Why Compassionate Care Does Not Always Depend on Research

In many health and social care professions we are constantly required to demonstrate an evidence base for our practice. As a teacher I insist that no student should write or talk about anything without finding and discussing the evidence base for it. This can make talking about compassionate care very difficult as there is an obvious lack of research in this area of practice. Compassionate care is more obvious in its absence rather than its evidence and is often cited as lacking when things go wrong.  However all evidence is not research, although many people would want you to believe that it is.  In my practice as a teacher I prefer to take a transformational approach which could be considered compassionate, to help people change the way they think about their practice.

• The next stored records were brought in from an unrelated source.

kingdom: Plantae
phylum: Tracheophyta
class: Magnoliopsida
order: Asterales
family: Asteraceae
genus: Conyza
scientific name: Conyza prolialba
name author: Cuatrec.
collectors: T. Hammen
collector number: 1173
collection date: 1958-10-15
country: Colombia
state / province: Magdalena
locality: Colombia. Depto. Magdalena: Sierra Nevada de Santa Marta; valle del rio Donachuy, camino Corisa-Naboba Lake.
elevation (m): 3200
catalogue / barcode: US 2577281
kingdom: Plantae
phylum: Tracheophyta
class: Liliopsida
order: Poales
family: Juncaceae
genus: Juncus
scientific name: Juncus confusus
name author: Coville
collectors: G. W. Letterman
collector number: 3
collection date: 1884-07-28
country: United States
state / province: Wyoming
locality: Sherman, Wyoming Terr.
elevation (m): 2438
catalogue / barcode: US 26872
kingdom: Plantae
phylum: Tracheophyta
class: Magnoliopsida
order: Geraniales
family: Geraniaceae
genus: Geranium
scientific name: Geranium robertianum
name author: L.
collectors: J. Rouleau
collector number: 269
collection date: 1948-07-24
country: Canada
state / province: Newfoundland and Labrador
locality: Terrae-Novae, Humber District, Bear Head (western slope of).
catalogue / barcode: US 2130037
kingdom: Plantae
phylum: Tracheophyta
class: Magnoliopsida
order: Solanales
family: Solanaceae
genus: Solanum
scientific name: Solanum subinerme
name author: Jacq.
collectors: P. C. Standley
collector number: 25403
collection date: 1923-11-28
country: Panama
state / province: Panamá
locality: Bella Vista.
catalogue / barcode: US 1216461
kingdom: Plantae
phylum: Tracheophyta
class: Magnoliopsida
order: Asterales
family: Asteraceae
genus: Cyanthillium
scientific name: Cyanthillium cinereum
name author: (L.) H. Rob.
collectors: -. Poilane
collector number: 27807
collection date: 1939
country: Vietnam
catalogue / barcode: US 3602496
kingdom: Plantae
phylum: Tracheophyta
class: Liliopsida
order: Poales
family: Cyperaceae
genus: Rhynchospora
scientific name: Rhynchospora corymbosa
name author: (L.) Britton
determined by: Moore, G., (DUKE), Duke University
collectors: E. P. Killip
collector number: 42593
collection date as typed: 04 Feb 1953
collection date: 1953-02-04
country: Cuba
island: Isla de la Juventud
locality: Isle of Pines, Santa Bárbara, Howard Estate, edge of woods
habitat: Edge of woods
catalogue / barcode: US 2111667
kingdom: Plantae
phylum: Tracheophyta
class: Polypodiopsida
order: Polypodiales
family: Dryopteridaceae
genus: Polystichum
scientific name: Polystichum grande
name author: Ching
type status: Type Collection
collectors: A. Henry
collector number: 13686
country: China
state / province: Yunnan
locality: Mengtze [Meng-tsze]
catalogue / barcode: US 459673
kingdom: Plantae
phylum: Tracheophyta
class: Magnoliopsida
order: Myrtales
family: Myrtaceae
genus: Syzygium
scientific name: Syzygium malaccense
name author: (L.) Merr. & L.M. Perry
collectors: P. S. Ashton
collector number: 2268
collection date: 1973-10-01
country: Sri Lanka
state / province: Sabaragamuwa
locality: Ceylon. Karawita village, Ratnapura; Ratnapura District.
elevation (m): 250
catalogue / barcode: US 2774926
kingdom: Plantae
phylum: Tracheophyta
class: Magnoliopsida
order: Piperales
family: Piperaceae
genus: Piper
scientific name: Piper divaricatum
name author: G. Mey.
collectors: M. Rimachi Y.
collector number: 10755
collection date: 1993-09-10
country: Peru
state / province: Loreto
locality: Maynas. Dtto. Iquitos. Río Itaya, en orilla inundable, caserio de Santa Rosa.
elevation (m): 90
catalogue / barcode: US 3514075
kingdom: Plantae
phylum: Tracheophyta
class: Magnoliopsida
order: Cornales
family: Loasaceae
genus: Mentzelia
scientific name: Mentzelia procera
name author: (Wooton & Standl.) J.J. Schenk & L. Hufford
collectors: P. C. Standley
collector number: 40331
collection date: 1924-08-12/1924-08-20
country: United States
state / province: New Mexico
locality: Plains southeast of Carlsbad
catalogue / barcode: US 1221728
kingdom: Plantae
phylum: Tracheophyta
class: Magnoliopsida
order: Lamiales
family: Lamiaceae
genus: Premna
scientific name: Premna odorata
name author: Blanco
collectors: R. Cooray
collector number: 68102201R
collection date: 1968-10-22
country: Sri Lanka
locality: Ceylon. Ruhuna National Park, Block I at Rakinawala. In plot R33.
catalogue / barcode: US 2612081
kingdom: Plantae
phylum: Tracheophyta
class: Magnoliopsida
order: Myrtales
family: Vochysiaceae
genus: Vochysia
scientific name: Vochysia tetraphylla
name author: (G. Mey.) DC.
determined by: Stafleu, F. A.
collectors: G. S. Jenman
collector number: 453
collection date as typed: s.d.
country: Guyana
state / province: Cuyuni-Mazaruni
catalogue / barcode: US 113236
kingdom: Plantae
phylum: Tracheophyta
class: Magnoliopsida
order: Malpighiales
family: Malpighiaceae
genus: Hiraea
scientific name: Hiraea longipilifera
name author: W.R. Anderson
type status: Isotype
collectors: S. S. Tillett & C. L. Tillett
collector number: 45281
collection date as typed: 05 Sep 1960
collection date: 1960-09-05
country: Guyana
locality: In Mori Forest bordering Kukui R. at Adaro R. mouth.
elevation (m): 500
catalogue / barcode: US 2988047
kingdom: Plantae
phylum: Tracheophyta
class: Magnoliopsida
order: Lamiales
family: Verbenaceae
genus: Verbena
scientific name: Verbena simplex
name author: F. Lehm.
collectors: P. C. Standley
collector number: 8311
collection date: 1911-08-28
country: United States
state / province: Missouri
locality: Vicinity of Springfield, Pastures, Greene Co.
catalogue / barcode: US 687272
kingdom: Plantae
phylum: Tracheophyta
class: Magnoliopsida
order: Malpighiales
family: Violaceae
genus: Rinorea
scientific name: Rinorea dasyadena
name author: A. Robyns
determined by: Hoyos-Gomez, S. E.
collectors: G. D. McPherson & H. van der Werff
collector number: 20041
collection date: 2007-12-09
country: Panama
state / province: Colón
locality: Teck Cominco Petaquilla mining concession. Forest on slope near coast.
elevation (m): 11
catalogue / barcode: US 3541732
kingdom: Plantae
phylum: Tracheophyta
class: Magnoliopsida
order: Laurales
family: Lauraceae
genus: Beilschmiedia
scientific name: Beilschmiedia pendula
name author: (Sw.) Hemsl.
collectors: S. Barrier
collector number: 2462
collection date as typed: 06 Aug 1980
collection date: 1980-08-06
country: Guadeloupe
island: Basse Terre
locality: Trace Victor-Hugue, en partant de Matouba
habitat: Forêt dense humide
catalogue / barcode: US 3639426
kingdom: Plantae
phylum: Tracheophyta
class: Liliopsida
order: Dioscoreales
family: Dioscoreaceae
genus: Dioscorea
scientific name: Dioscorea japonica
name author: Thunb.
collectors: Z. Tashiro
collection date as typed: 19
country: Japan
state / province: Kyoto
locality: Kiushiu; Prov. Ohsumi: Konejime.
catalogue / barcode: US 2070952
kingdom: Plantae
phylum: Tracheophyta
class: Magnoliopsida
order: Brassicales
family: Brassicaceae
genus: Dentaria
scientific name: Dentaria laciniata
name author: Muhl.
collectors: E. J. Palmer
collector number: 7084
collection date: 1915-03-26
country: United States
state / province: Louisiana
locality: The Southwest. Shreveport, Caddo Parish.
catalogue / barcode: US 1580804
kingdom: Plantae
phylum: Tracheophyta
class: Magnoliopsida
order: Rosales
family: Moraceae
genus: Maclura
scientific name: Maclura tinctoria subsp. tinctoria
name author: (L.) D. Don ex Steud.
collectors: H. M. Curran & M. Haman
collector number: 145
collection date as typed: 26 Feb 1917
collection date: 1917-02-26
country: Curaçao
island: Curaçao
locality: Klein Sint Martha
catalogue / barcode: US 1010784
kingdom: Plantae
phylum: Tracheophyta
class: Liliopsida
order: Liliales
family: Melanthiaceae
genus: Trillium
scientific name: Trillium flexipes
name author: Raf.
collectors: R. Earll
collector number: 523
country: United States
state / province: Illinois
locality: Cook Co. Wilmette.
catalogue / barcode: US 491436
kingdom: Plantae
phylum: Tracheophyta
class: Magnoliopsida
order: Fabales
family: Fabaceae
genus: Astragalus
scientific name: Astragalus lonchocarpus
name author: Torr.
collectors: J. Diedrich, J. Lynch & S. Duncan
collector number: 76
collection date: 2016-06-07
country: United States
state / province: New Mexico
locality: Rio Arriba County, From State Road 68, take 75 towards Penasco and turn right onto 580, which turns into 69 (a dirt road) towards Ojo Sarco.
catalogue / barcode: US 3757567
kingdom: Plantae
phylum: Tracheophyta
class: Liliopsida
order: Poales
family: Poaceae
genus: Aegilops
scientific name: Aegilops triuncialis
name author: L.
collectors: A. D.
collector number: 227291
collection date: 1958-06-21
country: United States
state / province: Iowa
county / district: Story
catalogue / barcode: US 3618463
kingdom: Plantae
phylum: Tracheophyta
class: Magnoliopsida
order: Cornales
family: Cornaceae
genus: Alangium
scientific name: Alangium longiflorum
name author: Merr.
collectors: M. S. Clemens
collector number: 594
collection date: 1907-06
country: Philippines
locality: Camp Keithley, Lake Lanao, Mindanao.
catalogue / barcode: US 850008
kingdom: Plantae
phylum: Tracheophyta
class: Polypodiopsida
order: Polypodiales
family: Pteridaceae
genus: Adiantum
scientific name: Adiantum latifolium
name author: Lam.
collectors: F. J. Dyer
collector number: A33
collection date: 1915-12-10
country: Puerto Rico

Tierney (2018) suggests that the lack of compassion in healthcare research has been due to the notion that people view compassion as an ethical tool to be used when making decisions about and with people but it has not been considered in the wider context of a compassionate workplace, or indeed compassionate care as an intervention.

This is not necessary a bad thing because the absence of research makes us look wider into the evidence based literature than the recent empirical research, that is constantly looking for the next breakthough. Narrowing our knowledge of compassionate care or any other intervention to research, leads us towards a more scientific approach to our care which by default, dehumanises our care in the process. If we treat everyone the same for example, we can never provide compassionate care as it will lack diversity.

Compassionate care does demand however, that we take a humanistic approach to our practice and that we learn how to understand the needs of each individual person that we meet. It also demands that we are able to adapt our knowledge to help them to meet their individual needs.  The evidence for this can be found in social policy and humanistic theory and not always in research.

The image above demonstrates that we need to think beyond the obvious and take a post research or post modernistic approach (See  the work of the philosopher Foucault for a more detailed explaination)  to looking for the evidence for our practice. I agree with Tierney (2018)  however, that our ethical knowledge base for  our practice is a very good place to start.